FIG. 1 is a block diagram illustrating the selective structure of a related art parallel sampling despreader provided in a receiver in the next-generation DS/CDMA system using the general quadrature-modulation-based DSA technique. FIGS. 2A and 2B are drawings illustrating respective operation modes of a decision logic circuit used in the related art next-generation DS/CDMA system using the general quadrature-modulation-based DSA technique. Specifically, FIG. 2A shows the decision logic circuit which operates in an igniter sequence acquisition mode, and FIG. 2B shows the decision logic circuit which operates in a state sample detection mode.
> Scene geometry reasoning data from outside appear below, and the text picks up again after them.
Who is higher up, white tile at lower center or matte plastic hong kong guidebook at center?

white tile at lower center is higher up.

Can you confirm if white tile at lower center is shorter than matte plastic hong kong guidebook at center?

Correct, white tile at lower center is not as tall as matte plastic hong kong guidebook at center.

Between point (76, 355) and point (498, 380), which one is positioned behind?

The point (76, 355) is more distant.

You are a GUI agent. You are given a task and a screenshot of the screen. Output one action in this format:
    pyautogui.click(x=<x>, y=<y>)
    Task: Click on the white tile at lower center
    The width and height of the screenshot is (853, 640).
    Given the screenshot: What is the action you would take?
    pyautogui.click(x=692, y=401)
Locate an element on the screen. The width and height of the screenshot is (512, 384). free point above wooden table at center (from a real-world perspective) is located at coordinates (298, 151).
The state signal r(t) having arrived at the receiving part is despread by 2b quadrature symbol correlators, integrated for a symbol time with integrators 60, 61 and 62) and then converted into input values |Yj|(j=0, 1, . . . , 2b−1) of the 2b decision logic circuits by taking their absolute values. In the actual implementation, the absolute value is generally obtained via absolute value units 63, 64 and 65 by multiplying the in-phase (I-phase) value and the quadrature-phase (Q-phase) value of the output of the integrating section and then obtaining a square root value thereof. At this time, the correlation signal used for correlating with the state signal in the j-th quadrature symbol correlator is a conjugate complex signal of the spread quadrature signal mj(t), that is obtained by multiplying the quadrature symbol signal sj(t) and the igniter sequence signal c(t) used for the quadrature modulation in the transmitting part. The value |Yj|(j=0, 1, . . . , 2b−1) are then input to the decision logic section 69.
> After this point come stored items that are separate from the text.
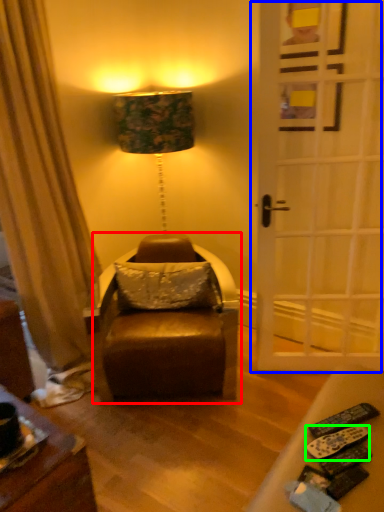
Question: Which object is the farthest from swivel chair (highlighted by a red box)? Choose among these: door (highlighted by a blue box) or remote control (highlighted by a green box).

Choices:
 (A) door
 (B) remote control

Answer: (B)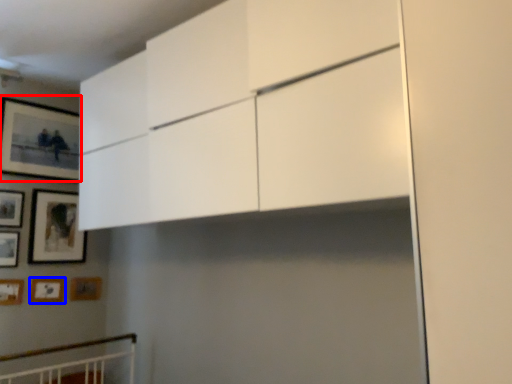
Question: Among these objects, which one is nearest to the camera, picture frame (highlighted by a red box) or picture frame (highlighted by a blue box)?

Choices:
 (A) picture frame
 (B) picture frame

Answer: (A)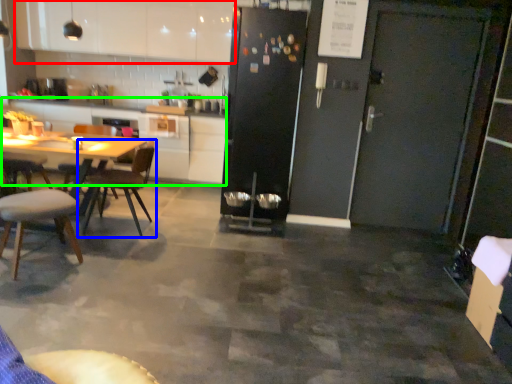
Question: Which object is positioned closest to cabinetry (highlighted by a red box)? Select from chair (highlighted by a blue box) and counter top (highlighted by a green box).

Choices:
 (A) chair
 (B) counter top

Answer: (B)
FIGS. 2A and 2B illustrate the operation of the decision logic section 69 in FIG. 1. The decision logic circuit operates differently in the igniter sequence acquisition mode and in the state sample detection mode. In the igniter sequence acquisition mode (i.e., the step prior to the igniter sequence acquisition), the maximum value among the 2b input values |Yj|(j=0, 1, . . . , 2b−1) is compared with the predetermined threshold value R0. If the maximum value is larger than the threshold value, the decision logic circuit declares the sequence phase consistent state H1, and goes to the acquisition confirmation step. If the maximum value is smaller than the threshold value, the decision logic circuit declares the sequence phase discrepant state H0, and checks whether the next sequence phase is consistent.
In the state sample detection mode (i.e., the step after the igniter sequence acquisition), the decision logic circuit determines which value is the maximum value among the 2b input values |Yj|(j=0, 1, . . . , 2b−1), and detects the corresponding quadrature state symbol Sj. This state symbol is demapped by b state samples.
The high-speed acquisition using the related art DSA technique has various problems. For example, if the number (b) of the state samples simultaneously sampled and transmitted by the SRG that generates the long-period PN sequences is increased, the number of the correlators to operate simultaneously is geometrically increased in the mobile station.
This not only increases the hardware complexity, but also brings unsatisfactory results in the performance of the igniter sequence acquisition.
The above references are incorporated by reference herein where appropriate for appropriate teachings of additional or alternative details, features and/or technical background.